→ **REQUEST**: Without the images, output each record below as it stands.

→ **SOURCE INFORMATION**:
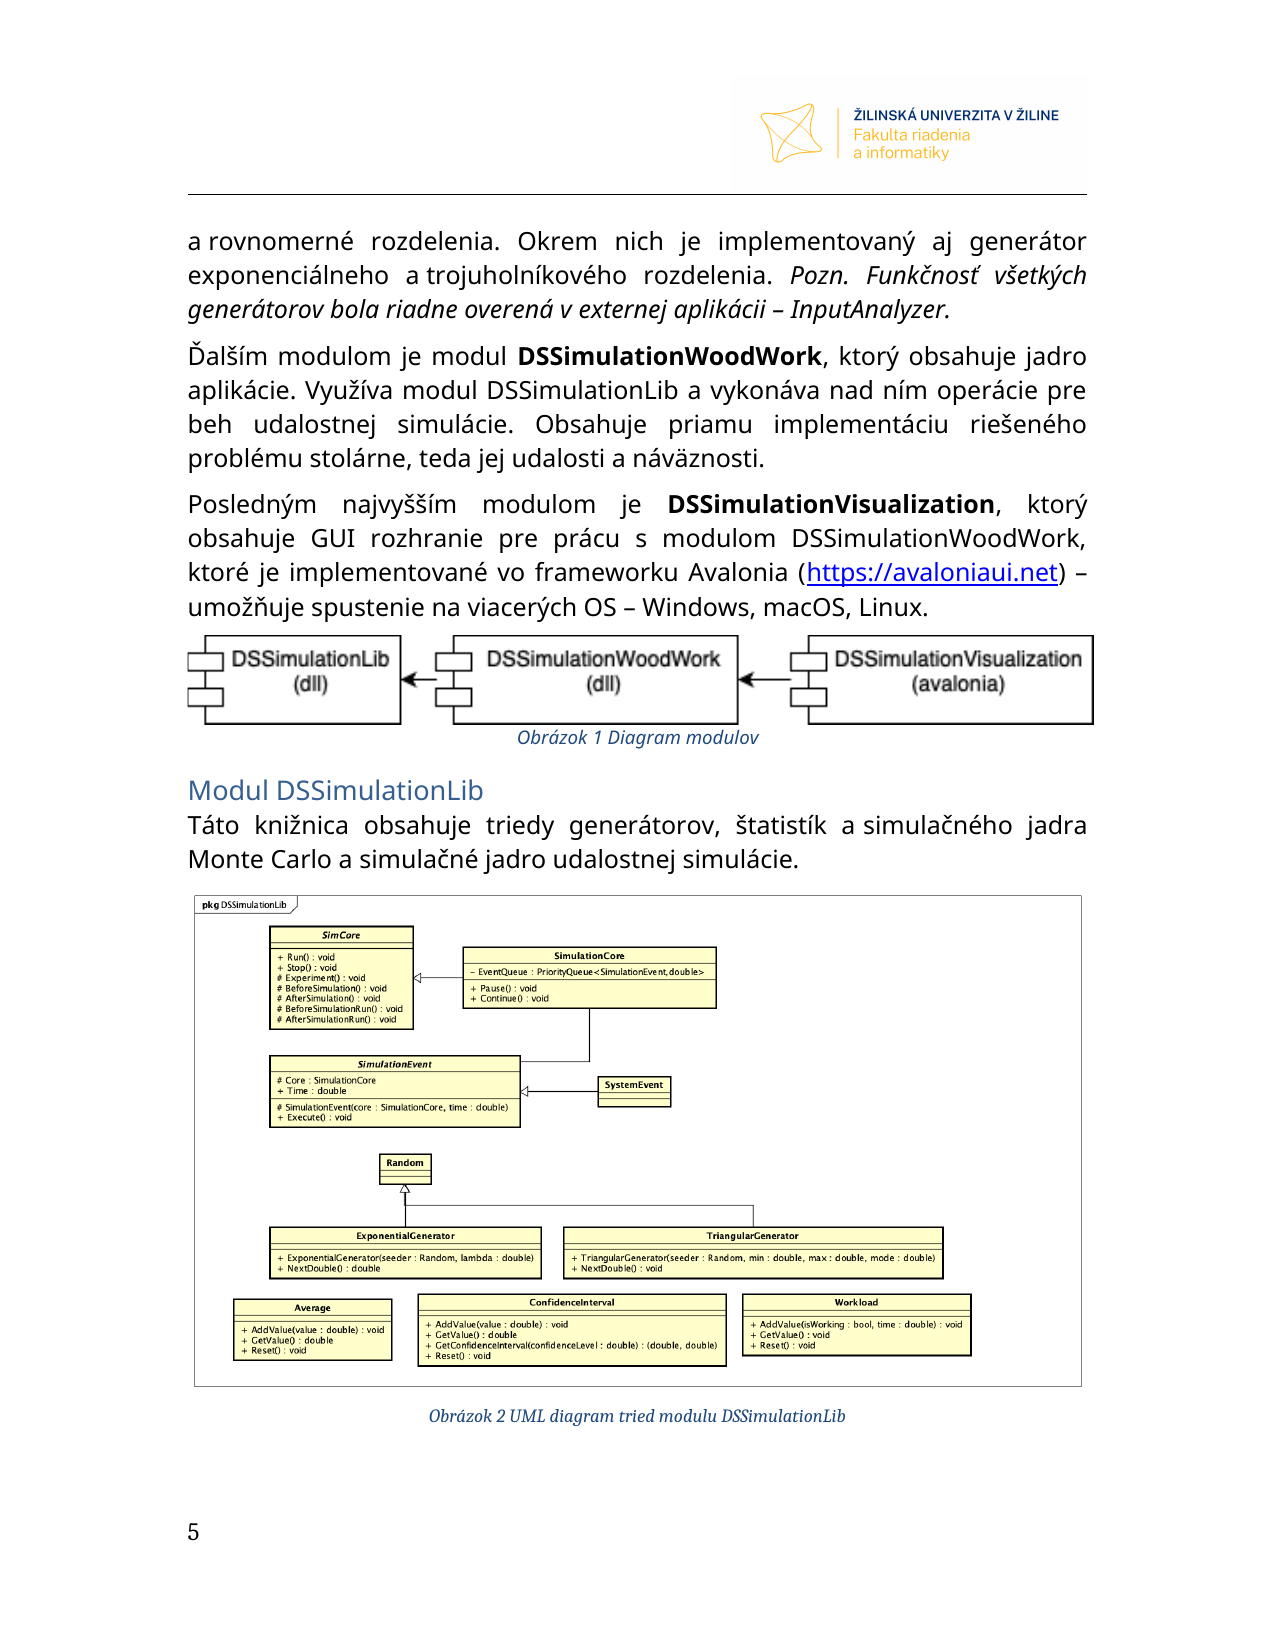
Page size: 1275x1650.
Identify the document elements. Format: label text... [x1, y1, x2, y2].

picture [187, 635, 1094, 725]
text Obrázok 1 Diagram modulov [187, 725, 1087, 750]
subtitle Modul DSSimulationLib [187, 771, 1087, 808]
text Táto knižnica obsahuje triedy generátorov, štatistík a simulačného jadra Monte Carlo a simulačné jadro udalostnej simulácie. [187, 808, 1087, 876]
text Prvým najnižším modulom je knižnica DSSimulationLib, kde je implementácia všeobecného jadra pre statické modelovanie metódou Monte Carlo, jadro pre udalostnú simuláciu využívajúce jadro Monte Carlo a vlastné flexibilné generátory pre spojité a diskrétne empirické a rovnomerné rozdelenia. Okrem nich je implementovaný aj generátor exponenciálneho a trojuholníkového rozdelenia. Pozn. Funkčnosť všetkých generátorov bola riadne overená v externej aplikácii – InputAnalyzer. [187, 223, 1087, 326]
picture [731, 75, 1088, 192]
text Ďalším modulom je modul DSSimulationWoodWork, ktorý obsahuje jadro aplikácie. Využíva modul DSSimulationLib a vykonáva nad ním operácie pre beh udalostnej simulácie. Obsahuje priamu implementáciu riešeného problému stolárne, teda jej udalosti a náväznosti. [187, 338, 1087, 474]
text Obrázok UML diagram tried modulu DSSimulationLib [187, 1406, 1087, 1427]
picture [187, 888, 1088, 1394]
text Posledným najvyšším modulom je DSSimulationVisualization, ktorý obsahuje GUI rozhranie pre prácu s modulom DSSimulationWoodWork, ktoré je implementované vo frameworku Avalonia (https://avaloniaui.net) – umožňuje spustenie na viacerých OS – Windows, macOS, Linux. [187, 487, 1087, 623]
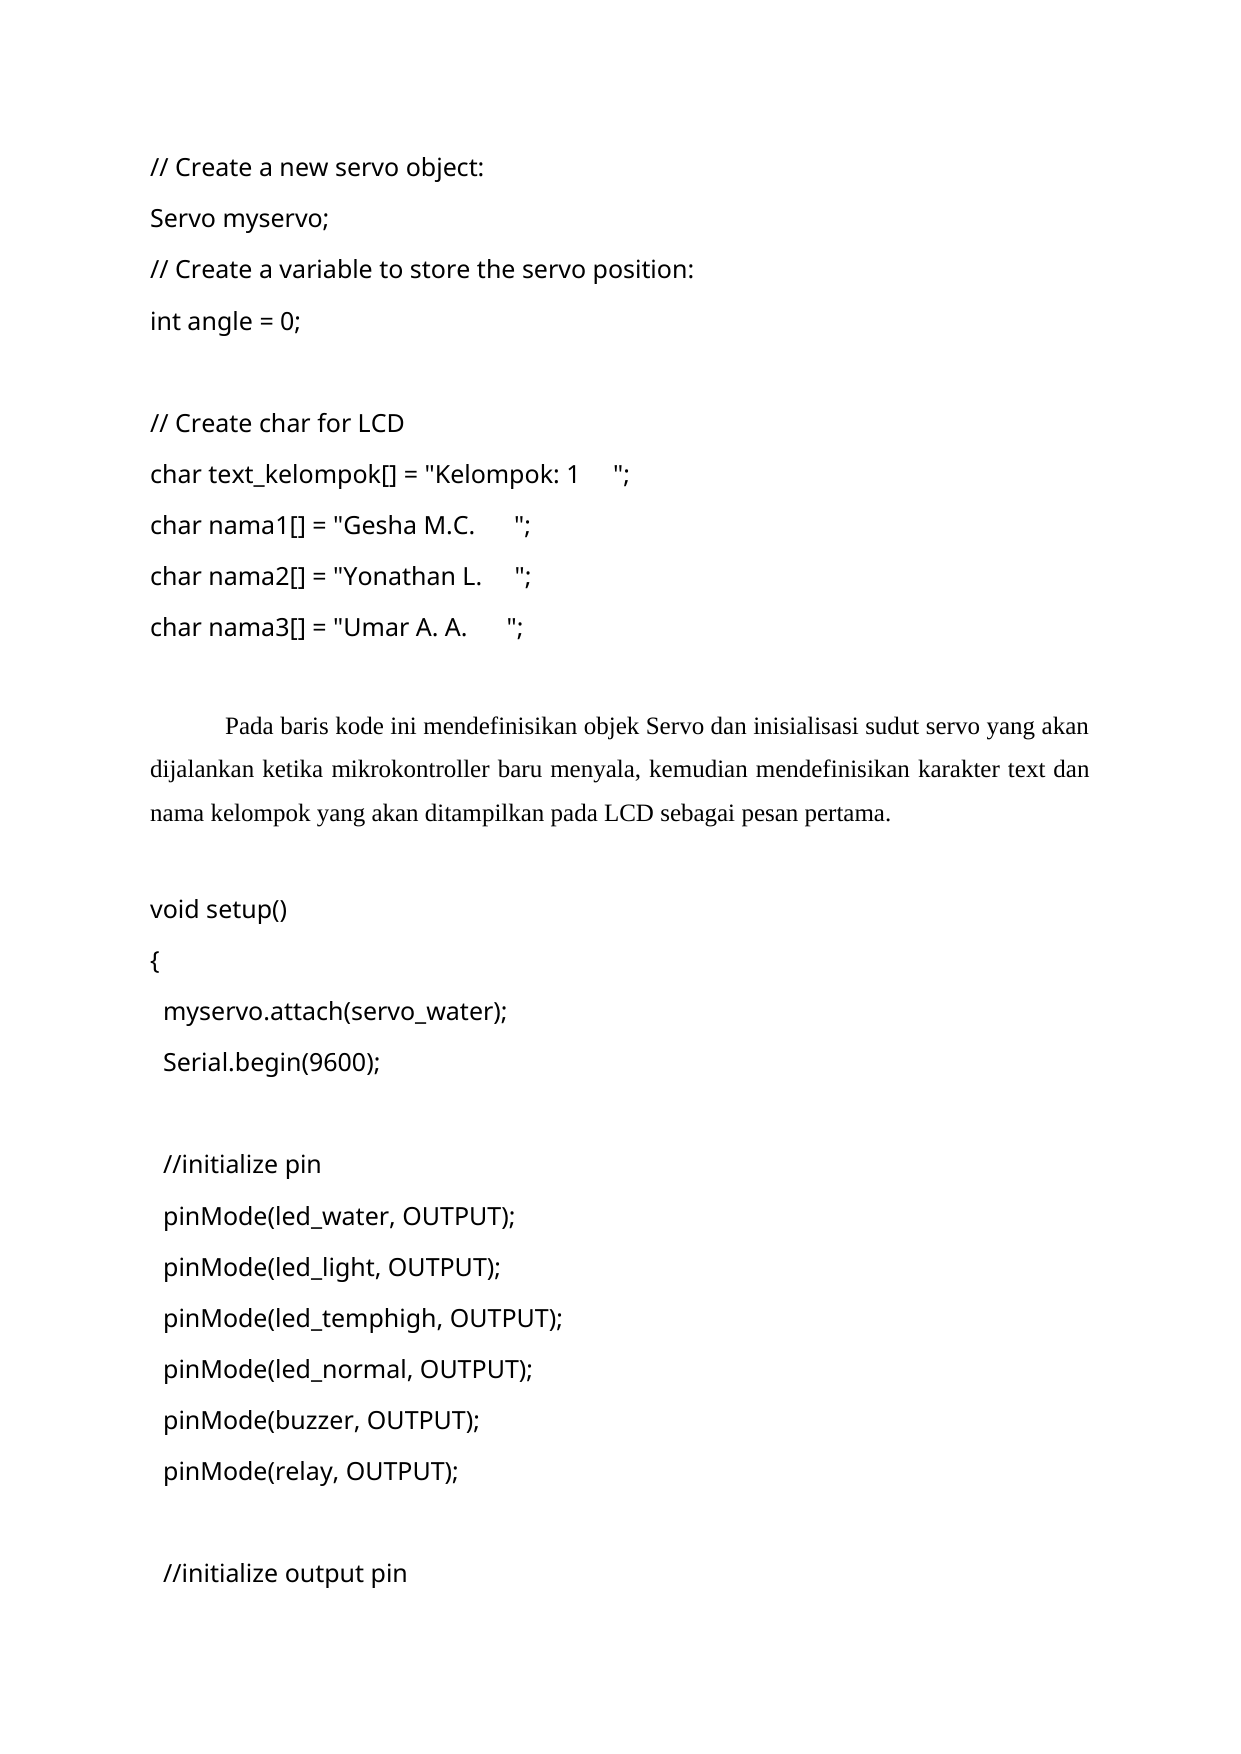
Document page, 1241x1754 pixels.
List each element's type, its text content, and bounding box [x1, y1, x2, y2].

→ **EXERCISE RESULT**:
Page size: 1275x1650.
Identify the document elements. Format: label text... [x1, y1, x2, y2].

picture [187, 635, 1094, 725]
text Obrázok 1 Diagram modulov [187, 725, 1087, 750]
subtitle Modul DSSimulationLib [187, 771, 1087, 808]
text Táto knižnica obsahuje triedy generátorov, štatistík a simulačného jadra Monte Carlo a simulačné jadro udalostnej simulácie. [187, 808, 1087, 876]
text Prvým najnižším modulom je knižnica DSSimulationLib, kde je implementácia všeobecného jadra pre statické modelovanie metódou Monte Carlo, jadro pre udalostnú simuláciu využívajúce jadro Monte Carlo a vlastné flexibilné generátory pre spojité a diskrétne empirické a rovnomerné rozdelenia. Okrem nich je implementovaný aj generátor exponenciálneho a trojuholníkového rozdelenia. Pozn. Funkčnosť všetkých generátorov bola riadne overená v externej aplikácii – InputAnalyzer. [187, 223, 1087, 326]
picture [731, 75, 1088, 192]
text Ďalším modulom je modul DSSimulationWoodWork, ktorý obsahuje jadro aplikácie. Využíva modul DSSimulationLib a vykonáva nad ním operácie pre beh udalostnej simulácie. Obsahuje priamu implementáciu riešeného problému stolárne, teda jej udalosti a náväznosti. [187, 338, 1087, 474]
text Obrázok UML diagram tried modulu DSSimulationLib [187, 1406, 1087, 1427]
picture [187, 888, 1088, 1394]
text Posledným najvyšším modulom je DSSimulationVisualization, ktorý obsahuje GUI rozhranie pre prácu s modulom DSSimulationWoodWork, ktoré je implementované vo frameworku Avalonia (https://avaloniaui.net) – umožňuje spustenie na viacerých OS – Windows, macOS, Linux. [187, 487, 1087, 623]
Document page, 1241x1754 pixels.
List each element's type, its text content, and bounding box [x1, y1, x2, y2].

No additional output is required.